New Community Education Program! Is It Sensory or Is It Behavior?

STEPS for Kids is again offering Community Education programs at the clinic!  Join us on Wednesday April 3rd to explore one of the most often asked questions related to SPD: Is It Sensory or Is It Behavior?   You can read some thoughts on this topic here and learn more about the presentation here.

Geared toward both parents and professionals, our Community Education programs are designed to provide practical information for improving the daily lives of children and their families.  This presentation if FREE to the public but registration is required.  Please register by contacting the clinic by phone (630-552-9890), FAX (630-552-9891) or Email ( classes@rightstepsforkids.com )

Choosing the “Just Right” Toys

‘Tis the season for kids wishing, gift giving and shopping!  Lots of parents at our clinic ask for help in choosing toys.  It’s wonderful when you can find that perfect toy that not only meets the child’s wishes but also supports developmental skills – a magical combination, indeed!  So, just in time for your holiday shopping, here are a few tips for finding that special something for your special someone.

1.  Consider you child’s strengths and struggles to choose toys that are best for his or her needs.  Think about what your child loves as well as how your child is able to play with a toy.  Make a list with three categories: What the child loves (interests, motivators, etc), what the child is good at (skills), and what the child needs to work on (weakness, delays).  Then find a balance by providing toys that address each category.  Be sure your child has toys that can be used easily and independently as well as toys that require a little help and present the “just right challenges” in play without frustrating the child.

2.  Pay attention to recommended ages for toys and consider your child’s developmental levels to get a good match.   Remember that a child’s skill levels may be scattered among different developmental areas.
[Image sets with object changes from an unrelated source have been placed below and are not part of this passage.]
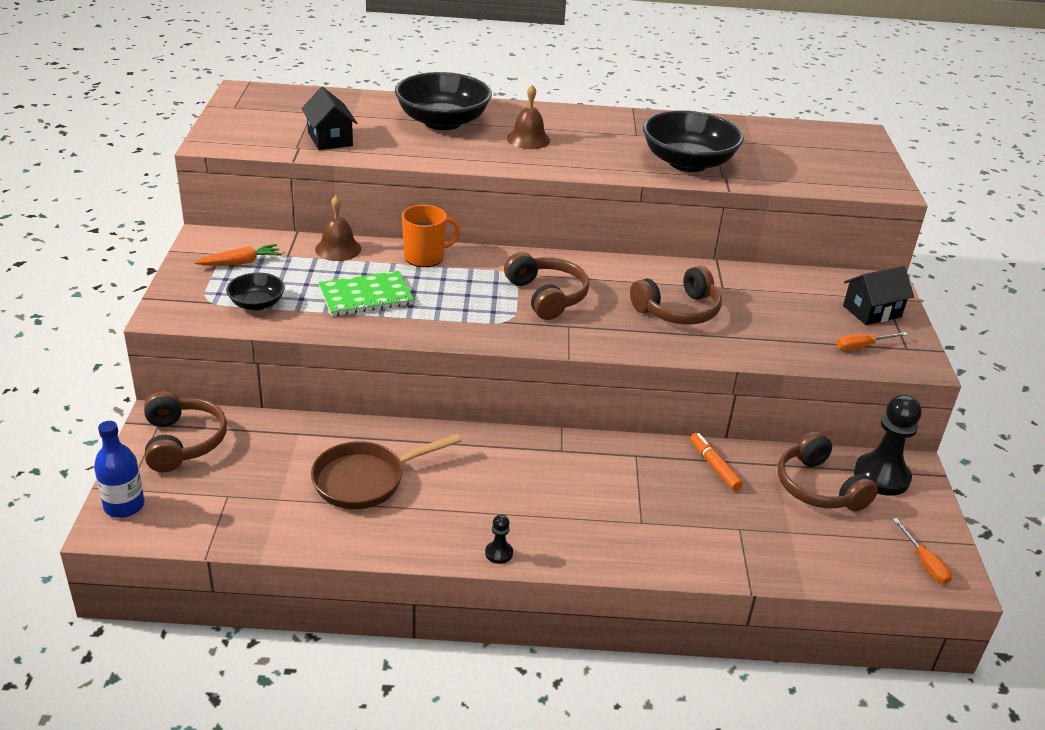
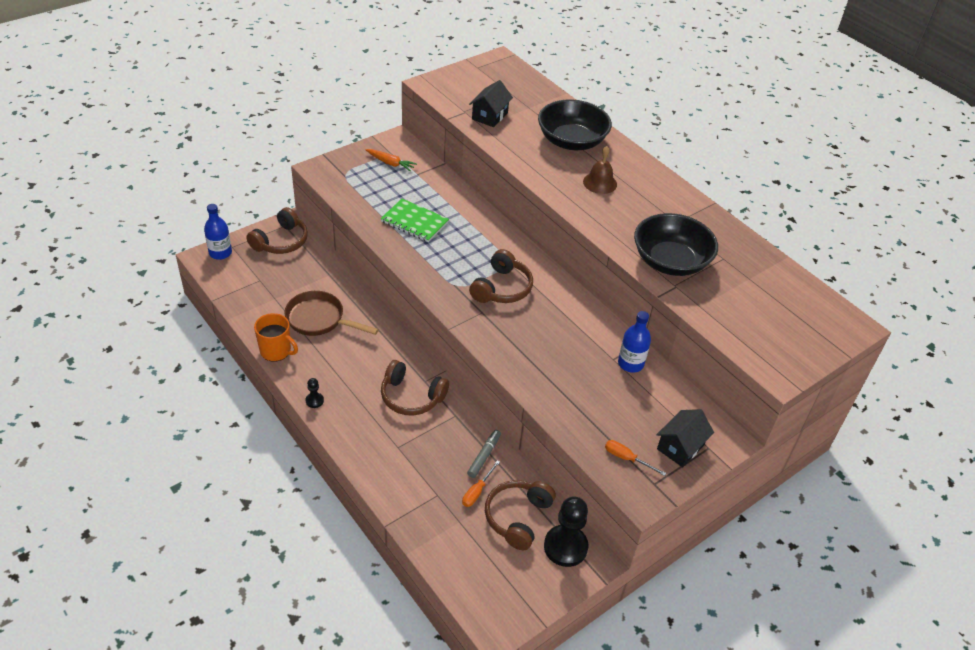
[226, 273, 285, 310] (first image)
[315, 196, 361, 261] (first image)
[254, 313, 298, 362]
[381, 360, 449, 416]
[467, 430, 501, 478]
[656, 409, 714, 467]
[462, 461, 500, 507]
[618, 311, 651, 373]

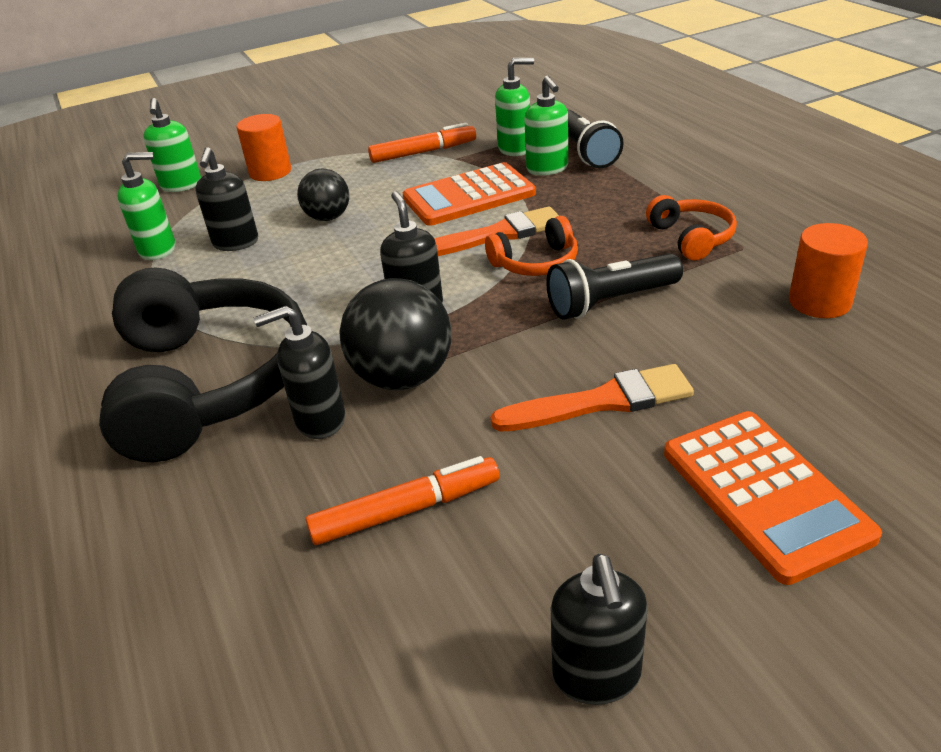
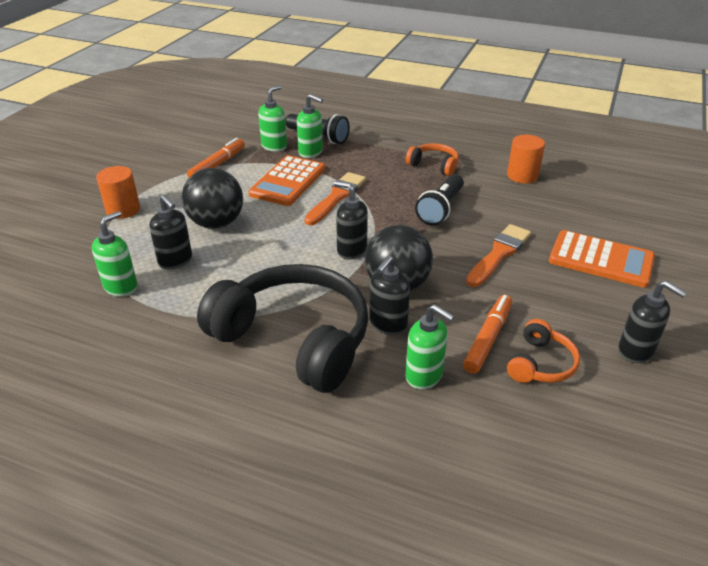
[405, 304, 455, 389]
[182, 168, 243, 229]
[507, 319, 580, 383]

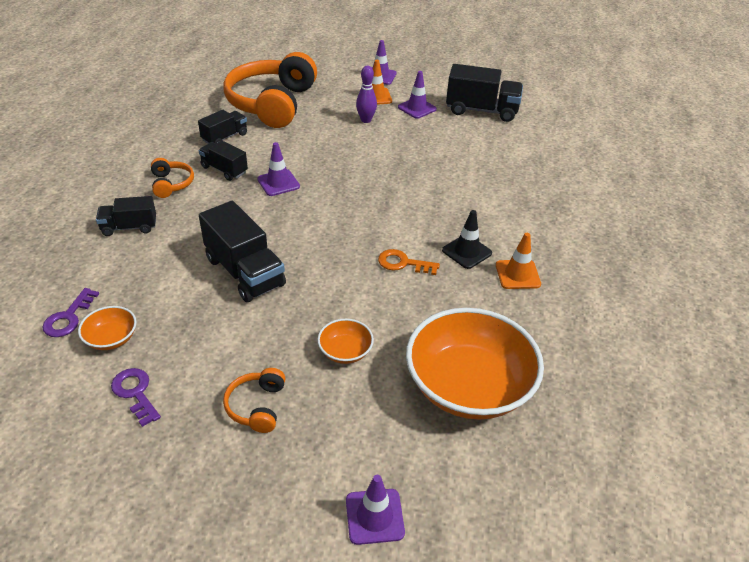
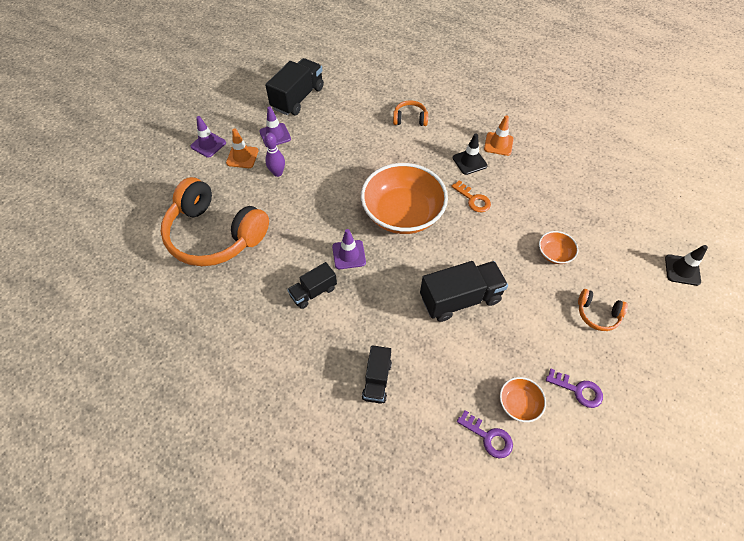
[546, 369, 603, 408]
[393, 100, 428, 126]
[198, 110, 247, 144] (first image)
[665, 245, 708, 286]
[451, 180, 491, 212]
[361, 163, 448, 234]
For example, your 6 year old may be incredible at doing puzzles and can handle those indicated for ages 10 and up.  But the same child may  struggle with gross motor skills and do better with those types of toys that are recommended for ages 3-5 years.  Remember to advise family and friends of any discrepancies or needs in this regard lest they generalize that your child needs the same level of toys across the board.

3.  Think about how the toy is used and how much flexibility is inherent in the toy related to what your child enjoys and what you want to encourage developmentally.  The best deals for your money are those toys that offer a lot of flexibility in terms of how it can be used. This may mean that the toy can be adapted for play in different ways (for example, modifying board games to simplify rules) or whether the toy addresses many developmental areas.

4.  Make sure that your child’s toys include a variety that provides for quiet time, social interaction, pretend play, motor skills development (gross motor and fine motor), cognitive and perceptual (visual) skills development.  Sometimes children will get “stuck” and ask for only one kind of toy or toys with a very specific focus, such as trains or a favorite movie. It’s up to us as parents to help guide those choices, providing the right mix of toys that open up opportunities for new experiences and learning.

If you are looking for some resources beyond amazon.com or your favorite department stores, here are four sites I love for toy shopping:

Toys R Us has a wonderful Differently-Abled Toy Guide

Achievement Products has a wide variety of toys and gift ideas for special needs

Constructive Playthings has lists by type of toy, age or skill

Fat Brain Toys are wonderful products and they provide a detailed list of toys for special needs.